LEGAL NEWS / INSURANCE

Updated: Oct 12, 2023

"Gunfight at the OK CORAL" (How the subrogatory action works with the CORAL convention)

12 October 2023

Our experience in litigation relating to the insurer's subrogation rights has led us to inform you of recent court rulings which have a significant impact on insurers who are members of the France Assureurs (FA) conventions.


Before taking any legal action against the insurer of the liable third party, the subrogated insurer shall prove that it has implemented the escalation procedure provided for in article 4 of the Convention des Règlements Alternatifs des Litiges (Convention "CORAL").


Failure to comply with this escalation procedure means that the claim is inadmissible under article 122 of the French Code of Civil Procedure. Such argument can even be put forward for the first time on appeal.


This solution now seems to be well established, although the Paris Court of Appeal distinguished itself by stating that: "the fin de non-recevoir to sanction non-compliance with CORAL is unfounded" (Paris Court of Appeal, Pôle 4 - Chambre 8, September 7, 2022, 20/02479).
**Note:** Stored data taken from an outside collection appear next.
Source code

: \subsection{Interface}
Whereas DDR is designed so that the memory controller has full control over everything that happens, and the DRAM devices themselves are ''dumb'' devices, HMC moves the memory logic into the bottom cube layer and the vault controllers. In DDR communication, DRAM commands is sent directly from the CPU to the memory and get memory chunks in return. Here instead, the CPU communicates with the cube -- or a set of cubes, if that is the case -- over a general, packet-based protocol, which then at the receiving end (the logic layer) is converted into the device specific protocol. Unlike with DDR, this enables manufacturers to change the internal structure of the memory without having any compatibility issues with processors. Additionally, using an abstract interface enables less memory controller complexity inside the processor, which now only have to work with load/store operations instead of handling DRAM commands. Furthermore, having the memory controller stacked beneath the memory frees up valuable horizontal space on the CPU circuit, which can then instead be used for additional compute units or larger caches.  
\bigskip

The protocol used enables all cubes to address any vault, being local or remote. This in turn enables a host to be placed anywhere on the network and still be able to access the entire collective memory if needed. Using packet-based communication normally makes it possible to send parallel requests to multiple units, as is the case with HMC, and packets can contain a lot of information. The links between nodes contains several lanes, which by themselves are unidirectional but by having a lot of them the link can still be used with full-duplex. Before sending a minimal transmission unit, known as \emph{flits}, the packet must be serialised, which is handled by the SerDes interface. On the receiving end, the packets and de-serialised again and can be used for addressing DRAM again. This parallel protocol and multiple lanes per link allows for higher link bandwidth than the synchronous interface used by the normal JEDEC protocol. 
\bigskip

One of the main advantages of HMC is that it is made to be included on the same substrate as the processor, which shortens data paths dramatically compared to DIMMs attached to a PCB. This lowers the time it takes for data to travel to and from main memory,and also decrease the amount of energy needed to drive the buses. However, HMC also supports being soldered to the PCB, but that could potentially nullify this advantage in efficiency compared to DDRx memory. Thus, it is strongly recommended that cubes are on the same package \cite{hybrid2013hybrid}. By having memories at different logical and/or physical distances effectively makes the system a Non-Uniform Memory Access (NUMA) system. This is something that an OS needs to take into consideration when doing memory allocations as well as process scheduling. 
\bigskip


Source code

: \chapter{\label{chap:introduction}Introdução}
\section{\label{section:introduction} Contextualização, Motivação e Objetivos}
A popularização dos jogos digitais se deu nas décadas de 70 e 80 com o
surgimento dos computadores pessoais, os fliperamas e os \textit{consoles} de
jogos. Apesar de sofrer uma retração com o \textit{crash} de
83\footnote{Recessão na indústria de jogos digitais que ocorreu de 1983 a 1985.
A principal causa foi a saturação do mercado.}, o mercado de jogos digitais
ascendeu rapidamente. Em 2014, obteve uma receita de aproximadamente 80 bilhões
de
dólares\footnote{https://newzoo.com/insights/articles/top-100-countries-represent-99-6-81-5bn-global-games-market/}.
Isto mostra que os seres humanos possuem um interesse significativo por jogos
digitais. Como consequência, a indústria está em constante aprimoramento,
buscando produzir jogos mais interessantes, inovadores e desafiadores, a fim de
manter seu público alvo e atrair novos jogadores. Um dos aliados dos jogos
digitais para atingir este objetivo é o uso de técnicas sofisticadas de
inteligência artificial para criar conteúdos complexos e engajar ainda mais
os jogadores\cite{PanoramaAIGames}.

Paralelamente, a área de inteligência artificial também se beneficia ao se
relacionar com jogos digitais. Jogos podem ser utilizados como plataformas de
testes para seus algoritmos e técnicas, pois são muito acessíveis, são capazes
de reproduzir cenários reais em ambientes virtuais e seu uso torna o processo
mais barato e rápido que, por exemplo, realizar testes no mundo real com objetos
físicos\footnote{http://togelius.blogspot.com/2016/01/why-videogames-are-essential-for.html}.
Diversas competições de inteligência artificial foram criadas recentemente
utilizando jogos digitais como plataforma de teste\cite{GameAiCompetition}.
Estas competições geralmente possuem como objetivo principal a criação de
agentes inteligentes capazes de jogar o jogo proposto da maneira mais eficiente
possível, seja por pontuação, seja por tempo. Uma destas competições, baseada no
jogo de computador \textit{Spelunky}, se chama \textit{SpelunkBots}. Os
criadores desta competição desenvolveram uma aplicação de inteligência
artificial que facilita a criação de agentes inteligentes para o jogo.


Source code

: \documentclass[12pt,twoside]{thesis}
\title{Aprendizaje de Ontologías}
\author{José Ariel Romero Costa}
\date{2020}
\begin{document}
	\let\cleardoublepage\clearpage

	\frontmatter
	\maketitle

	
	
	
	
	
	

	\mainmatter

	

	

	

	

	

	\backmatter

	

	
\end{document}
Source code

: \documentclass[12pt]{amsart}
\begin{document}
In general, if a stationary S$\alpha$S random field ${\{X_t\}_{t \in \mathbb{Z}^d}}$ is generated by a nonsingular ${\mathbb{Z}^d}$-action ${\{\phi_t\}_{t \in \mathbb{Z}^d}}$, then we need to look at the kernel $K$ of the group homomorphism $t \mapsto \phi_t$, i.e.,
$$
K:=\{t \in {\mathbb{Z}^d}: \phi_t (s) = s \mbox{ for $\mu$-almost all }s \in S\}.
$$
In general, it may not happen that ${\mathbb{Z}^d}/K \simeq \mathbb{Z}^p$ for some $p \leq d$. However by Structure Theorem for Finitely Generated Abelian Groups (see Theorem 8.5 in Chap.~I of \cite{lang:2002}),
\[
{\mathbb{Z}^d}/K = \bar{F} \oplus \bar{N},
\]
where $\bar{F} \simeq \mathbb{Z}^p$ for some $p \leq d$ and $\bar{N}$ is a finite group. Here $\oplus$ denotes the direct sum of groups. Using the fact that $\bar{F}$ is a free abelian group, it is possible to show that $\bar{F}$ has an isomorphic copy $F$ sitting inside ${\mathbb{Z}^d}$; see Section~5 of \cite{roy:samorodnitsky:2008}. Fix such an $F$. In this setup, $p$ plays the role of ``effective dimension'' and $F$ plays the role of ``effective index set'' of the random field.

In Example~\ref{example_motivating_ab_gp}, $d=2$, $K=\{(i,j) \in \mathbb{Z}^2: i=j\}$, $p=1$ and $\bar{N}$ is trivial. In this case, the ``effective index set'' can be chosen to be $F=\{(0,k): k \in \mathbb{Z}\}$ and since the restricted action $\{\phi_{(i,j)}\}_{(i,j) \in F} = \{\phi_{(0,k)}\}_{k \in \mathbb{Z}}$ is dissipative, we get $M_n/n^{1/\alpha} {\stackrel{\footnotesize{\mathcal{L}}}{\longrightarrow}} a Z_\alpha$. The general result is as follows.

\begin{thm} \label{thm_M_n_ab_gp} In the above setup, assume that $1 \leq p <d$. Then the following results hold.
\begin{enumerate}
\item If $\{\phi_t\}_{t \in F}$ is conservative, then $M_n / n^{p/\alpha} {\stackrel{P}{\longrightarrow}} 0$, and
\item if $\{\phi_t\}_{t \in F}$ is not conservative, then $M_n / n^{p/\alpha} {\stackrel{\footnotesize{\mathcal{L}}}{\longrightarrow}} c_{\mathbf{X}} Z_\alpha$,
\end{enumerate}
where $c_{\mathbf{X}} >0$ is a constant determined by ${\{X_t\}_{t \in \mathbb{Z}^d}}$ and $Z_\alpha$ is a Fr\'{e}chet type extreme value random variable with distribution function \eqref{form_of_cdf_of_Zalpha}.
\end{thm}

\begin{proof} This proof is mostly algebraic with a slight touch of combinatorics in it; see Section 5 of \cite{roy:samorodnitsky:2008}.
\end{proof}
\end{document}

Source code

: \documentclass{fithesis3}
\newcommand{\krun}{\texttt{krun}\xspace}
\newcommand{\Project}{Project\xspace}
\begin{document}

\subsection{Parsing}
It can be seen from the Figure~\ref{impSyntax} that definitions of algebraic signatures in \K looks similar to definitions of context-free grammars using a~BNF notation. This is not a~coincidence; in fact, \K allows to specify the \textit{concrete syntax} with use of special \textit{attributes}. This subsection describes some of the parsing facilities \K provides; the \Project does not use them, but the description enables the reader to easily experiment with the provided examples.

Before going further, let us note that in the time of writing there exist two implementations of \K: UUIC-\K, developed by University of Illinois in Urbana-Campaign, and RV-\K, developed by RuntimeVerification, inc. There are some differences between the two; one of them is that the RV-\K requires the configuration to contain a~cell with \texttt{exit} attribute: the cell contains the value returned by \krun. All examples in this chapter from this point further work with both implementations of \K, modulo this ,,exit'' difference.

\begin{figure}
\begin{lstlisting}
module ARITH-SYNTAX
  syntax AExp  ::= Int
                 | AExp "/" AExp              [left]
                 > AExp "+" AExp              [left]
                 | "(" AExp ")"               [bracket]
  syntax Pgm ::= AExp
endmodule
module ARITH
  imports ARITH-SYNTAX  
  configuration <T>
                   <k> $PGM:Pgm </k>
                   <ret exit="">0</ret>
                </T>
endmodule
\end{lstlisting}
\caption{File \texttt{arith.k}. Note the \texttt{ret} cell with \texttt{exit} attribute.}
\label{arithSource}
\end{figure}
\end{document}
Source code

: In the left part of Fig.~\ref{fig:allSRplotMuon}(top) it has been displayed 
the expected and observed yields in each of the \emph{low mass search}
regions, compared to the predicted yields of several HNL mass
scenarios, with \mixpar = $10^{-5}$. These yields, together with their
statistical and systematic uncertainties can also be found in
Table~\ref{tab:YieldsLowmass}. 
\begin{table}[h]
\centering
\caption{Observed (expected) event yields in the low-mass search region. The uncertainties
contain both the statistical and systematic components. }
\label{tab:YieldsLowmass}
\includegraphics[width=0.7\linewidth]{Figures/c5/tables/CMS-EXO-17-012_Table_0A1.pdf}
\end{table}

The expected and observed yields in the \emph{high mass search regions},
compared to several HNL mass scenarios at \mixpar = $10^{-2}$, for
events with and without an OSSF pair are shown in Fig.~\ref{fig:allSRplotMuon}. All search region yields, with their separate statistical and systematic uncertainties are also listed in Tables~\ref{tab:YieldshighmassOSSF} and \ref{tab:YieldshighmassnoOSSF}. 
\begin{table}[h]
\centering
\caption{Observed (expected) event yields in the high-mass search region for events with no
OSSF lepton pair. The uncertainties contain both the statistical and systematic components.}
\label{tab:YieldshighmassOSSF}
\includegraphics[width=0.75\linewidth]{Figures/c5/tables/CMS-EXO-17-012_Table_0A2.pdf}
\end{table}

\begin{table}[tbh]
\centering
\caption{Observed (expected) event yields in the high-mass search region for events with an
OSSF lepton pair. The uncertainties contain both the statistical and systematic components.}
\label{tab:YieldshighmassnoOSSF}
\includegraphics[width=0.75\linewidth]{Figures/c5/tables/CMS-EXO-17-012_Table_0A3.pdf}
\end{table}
However, in a more recent case, the Paris Court of Appeal ruled that in the absence of the escalation procedure prior to the summons, the action between insurers was inadmissible (Paris Court of Appeal, Pôle 4, chamber 6, September 8, 2023 - n°21/04986).


Other Courts of Appeal have regularly upheld the inadmissibility of the action (Courts of Appeal of Dijon, Rouen, Chambéry, Amiens and Aix-en-Provence, among others):


"The escalation procedure, the first stage in the amicable settlement of disputes between insurers, is mandatory and constitutes a compulsory prerequisite to conciliation, arbitration and referral to the courts" (CA Aix-en-Provence, ch. 1 3, July 6 2023, no. 22/14890).


This obligation applies "to cases in which an escalation procedure ("chef de service" level) is initiated on or after January 1, 2016", regardless of the date of the claim (Chambéry Court of Appeal, 2nd chamber, April 27, 2023, no. 21/01055). In other words, all recourse between insurers is now covered by these provisions.


In addition, the Convention provides for the possibility of interrupting the limitation period at the "Management" level; the validity of this conventional cause of interruption has been judicially recognized (Versailles Court of Appeal, 3rd chamber, December 9, 2021, n°20/02794; Besançon Court of Appeal, 1st chamber, May 16, 2023, n°21/02074).


It should be noted that the latest edition of the Convention, effective May 2022, also provides for the possibility of interrupting or suspending the "foreclosure" period. We have serious reservations on this point, since article 2254 of the French Civil Code only provides for contractual arrangements in matters of "prescription". We are actively monitoring any court rulings on this subject.